I just need to get this out. It’s going to show just how sickeningly love-struck I am. Take it in what sense thou wilt.
My Dustin. Ours is an odd love. Sometimes I feel as if he loves me more. Other times I feel as if I love him more. Perhaps that is not so odd – but we’re so committed to each other, and it’s online. Ay, online.
I don’t even know what my love looks like exactly, but I do know that his voice drives me nuts. I love it. The things he says – be it via computer or phone – just makes me want to drive up to Massachusetts and see him. Alas! I live in the dreaded Ohio!
*sigh* We had a fight today though. Well, maybe not a fight… but we missed each other, and there was a big miscommunication. We worked it out though. He freaked out because he thought I was ignoring him, and I panicked because I thought he was pissed at me. We both felt silly in the end, and everything’s ok now.

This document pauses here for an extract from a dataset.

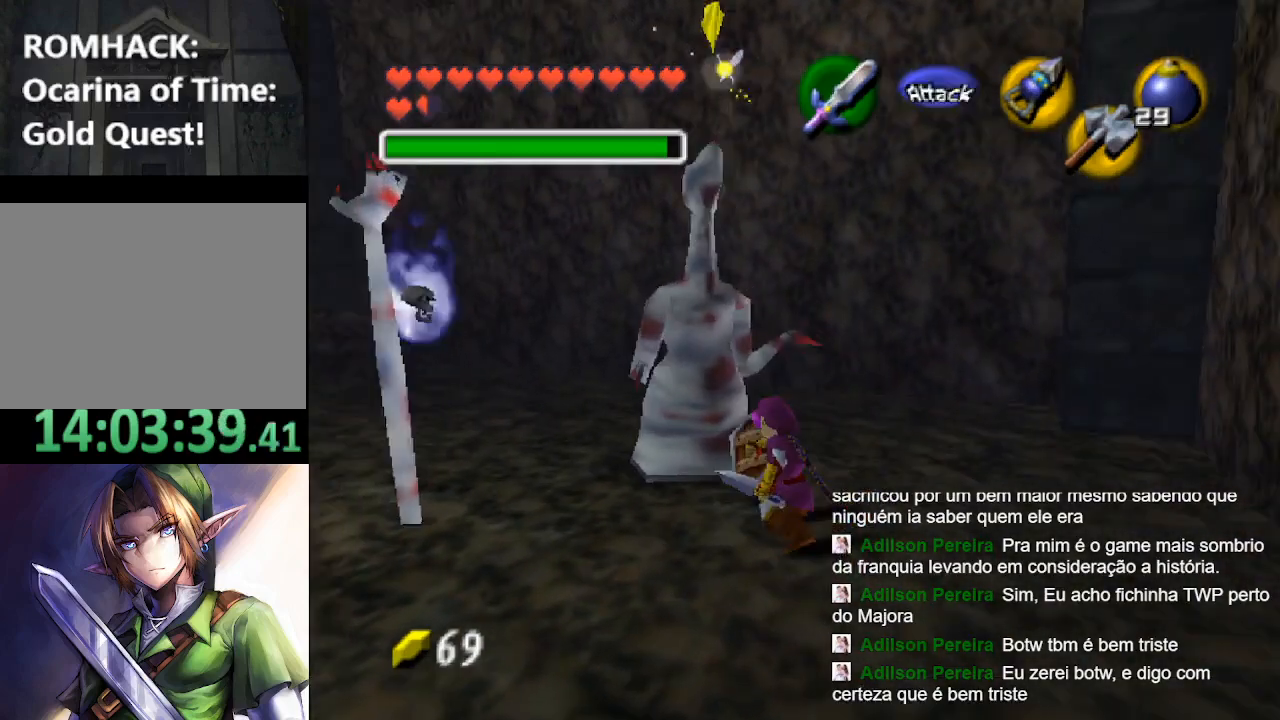
{"buttons": ["R1"], "left_stick": "down-right", "right_stick": "center", "events": [[133, "left_stick", "down-right"]]}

He’s the best thing that’s ever happened to me and I to him. A girl doesn’t want to be called “hot.” She wants to be called beautiful, which is what he calls me everyday (mind you, he already knows what I look like).
It’s refreshing. Quite so. What compliments! What tenderness! What love, ho! I grew up with my mother telling me that a Black girl is not a White guy’s idea of beauty. Ay, my Dustin proves her wrong on so many levels. We just happened to fall for each other in autumn. He doesn’t cheat. He can’t. We bind each other to the computer. He can’t date anyone while spending so much time on the computer, and I can’t cheat either. It’s my insurance and my sanity.
*sigh* At least his family knows about me. They know my voice. I’ve called, and they know I’m his girlfriend. His parents aren’t 100% ok with it, but at least they know. You see, if my parents found out, they’d probably throw this computer out the damn window and see to it that it shatters to a million pieces.
We’ve been together for about 4 and a half months. Almost five months! It’s not a long time, and he’s only my second boyfriend (my first one was online as well), but I’m glad we’ve made it this far. God… I melt when I hear his voice say my name. I tell my friends some of the things we say and do, (but not much because a lot of it is just between Dusty and me) and they say how stupid and absurd those things are. Ah, they don’t understand. None of you will ever understand.